=== TEXT FOR ANALYSIS ===
The one thing that pushed me to follow this path was a joy for pc gaming, an
enthusiastic teacher and income per profession rankings showing that computer
science pays quite well.

------
tonyedgecombe
Playing moon landing on an old TI programmable calculator[1].

From there I used to travel into the Computing Teaching Centre in Oxford
University on weekends to write BASIC on a CTL Modular One[2]. I had no idea
of the significance at the time but I met Tony Hoare[3] there on numerous
occasions. It was a friend who got us in, I think he just knocked on the door
and said can we play with your computers and remarkably they said yes. I was
14 or 15 at the time.

The first computer I owned was an Acorn System 1[4], 1KB RAM, 512 bytes ROM
and a 7 segment calculator display. I had to work through the summer holidays
picking fruit to pay for it. I spent countless hours hand assembling code for
it, I think the biggest project I did was a Forth like language.

[1]:
[https://en.wikipedia.org/wiki/TI-57](https://en.wikipedia.org/wiki/TI-57)
[2]:
[https://en.wikipedia.org/wiki/Computer_Technology_Limited#Th...](https://en.wikipedia.org/wiki/Computer_Technology_Limited#The_Modular_One)
[3]:
[https://en.wikipedia.org/wiki/Tony_Hoare](https://en.wikipedia.org/wiki/Tony_Hoare)
[4]:
[https://en.wikipedia.org/wiki/Acorn_System_1](https://en.wikipedia.org/wiki/Acorn_System_1)

------
ggregoire
A guy took control on my computer when I was 12. He opened a Matrix-stylized
chat window (black background, green font color) and started to talk with me.
He told me I had a trojan and than I should clean my computer. Then he
restarted my computer to show me what he could do.

After this event, I learnt how to clean and tweak Windows. I started searching
and comparing programs. I installed Firefox, adblock, an antivirus and a
firewall, etc. I remember also asking my parents if I could open the computer
to see how it works. It's also the period I started to spend a lot of time on
forums. I discovered MMORPGs. Then I built my own gaming computer and made a
basic website about the game I was playing.

------
beckler
When I originally went to university, I went for music because I thought it
was fun.

However, I was terrible at my music classes because I didn't enjoy many of
them. Theory, conducting, and just doing scales all day. At some point I was
determined to turn things around, and I decided to build an excel spreadsheet
to help figure out what I needed to make in order to bring my grades up.

This was when I discovered VBA for excel. I had never programmed before, but I
thought it was such a fun challenge. So I ended up making this over-engineered
gradebook for my classes... At the end of the semester my grades were awful,
but I changed schools, got my GPA back up, and changed my major to CS.

------
richardthered
Grade school. I learned that computers followed rules. And if you learned the
rules, you could make it do interesting things.

My classroom was the first class in the school to get a computer. At the time,
nobody knew how to work the things, so instead of rotating around all of the
different classrooms each week, it was left in our room for half of the year.

During that time, I got to use it a lot and became more fluent on it than the
teacher. Eventually, a local news crew came to do a story on this rollout of
computers in the classroom, and I got to be on local TV showing the reporter
how to do stuff on this 'new technology'.

I learned that not everyone 'got' computers like I did.
=== DATA FOR REVIEW ===
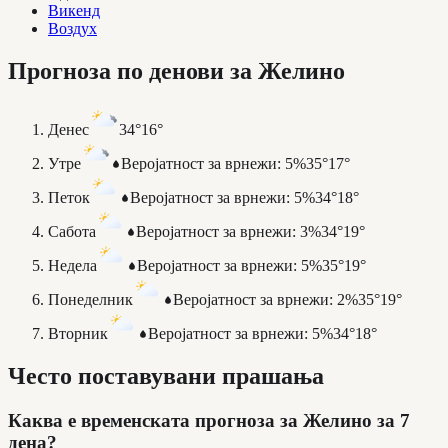
Викенд
Воздух
Прогноза по денови за Желино
Денес
34°
16°
Утре
Веројатност за врнежи
:
5%
35°
17°
Петок
Веројатност за врнежи
:
5%
34°
18°
Сабота
Веројатност за врнежи
:
3%
34°
19°
Недела
Веројатност за врнежи
:
5%
35°
19°
Понеделник
Веројатност за врнежи
:
2%
35°
19°
Вторник
Веројатност за врнежи
:
5%
34°
18°
Често поставувани прашања
Каква е временската прогноза за Желино за 7
дена?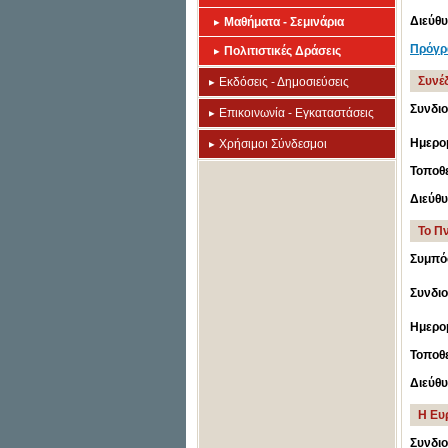
Διεύθ
Μαθήματα - Σεμινάρια
Πρόγρ
Πολιτιστικές Δράσεις
Συνέδ
Εκδόσεις - Δημοσιεύσεις
Συνδι
Επικοινωνία - Εγκαταστάσεις
Ημερο
Χρήσιμοι Σύνδεσμοι
Τοποθε
Διεύθ
Το Π
Συμπόσ
Συνδι
Ημερο
Τοποθε
Διεύθ
Η Ευ
Συνδι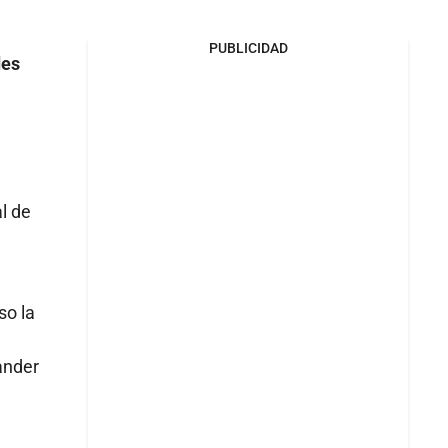
PUBLICIDAD
des
l de
so la
ander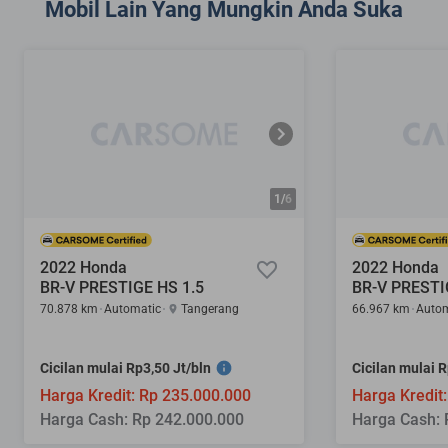
Mobil Lain Yang Mungkin Anda Suka
1/
6
2022 Honda
2022 Honda
BR-V PRESTIGE HS 1.5
BR-V PRESTI
70.878 km
Automatic
Tangerang
66.967 km
Autom
Cicilan mulai Rp3,50 Jt/bln
Cicilan mulai R
Harga Kredit: Rp 235.000.000
Harga Kredit
Harga Cash: Rp 242.000.000
Harga Cash: 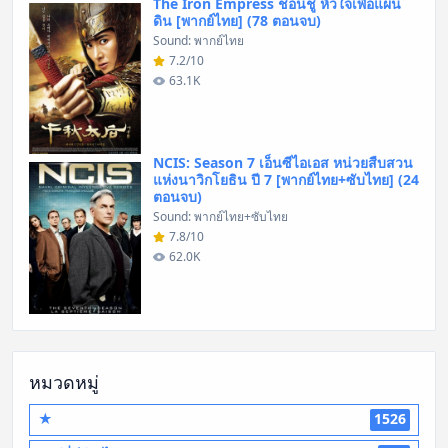
The Iron Empress ชอนชู หัวใจเพื่อแผ่น
ดิน [พากย์ไทย] (78 ตอนจบ)
Sound: พากย์ไทย
7.2/10
63.1K
NCIS: Season 7 เอ็นซีไอเอส หน่วยสืบสวน
แห่งนาวิกโยธิน ปี 7 [พากย์ไทย+ซับไทย] (24
ตอนจบ)
Sound: พากย์ไทย+ซับไทย
7.8/10
62.0K
หมวดหมู่
★
1526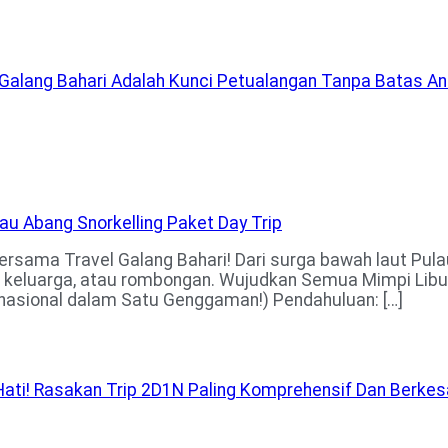
lang Bahari Adalah Kunci Petualangan Tanpa Batas Anda
rsama Travel Galang Bahari! Dari surga bawah laut Pu
u, keluarga, atau rombongan. Wujudkan Semua Mimpi Libu
rnasional dalam Satu Genggaman!) Pendahuluan: […]
 Hati! Rasakan Trip 2D1N Paling Komprehensif Dan Berke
===
=== REQUIREMENT 1 ===
Could you copy the part of the forum thread between "However, I was" and "my grades up.", inclusive, switching "spreadsheet" to "workbook"?
=== REQUIREMENT 2 ===
Answer these questions about the forum thread:
(a) What was the first computer tonyedgecombe owned?
(b) How old was ggregoire when someone took control of ggregoire's computer?
(c) What did beckler eventually change majors to?

=== YOUR SOLUTION 1 ===
However, I was terrible at my music classes because I didn't enjoy many of
them. Theory, conducting, and just doing scales all day. At some point I was
determined to turn things around, and I decided to build an excel workbook
to help figure out what I needed to make in order to bring my grades up.

=== YOUR SOLUTION 2 ===
(a) An Acorn System 1
(b) 12
(c) CS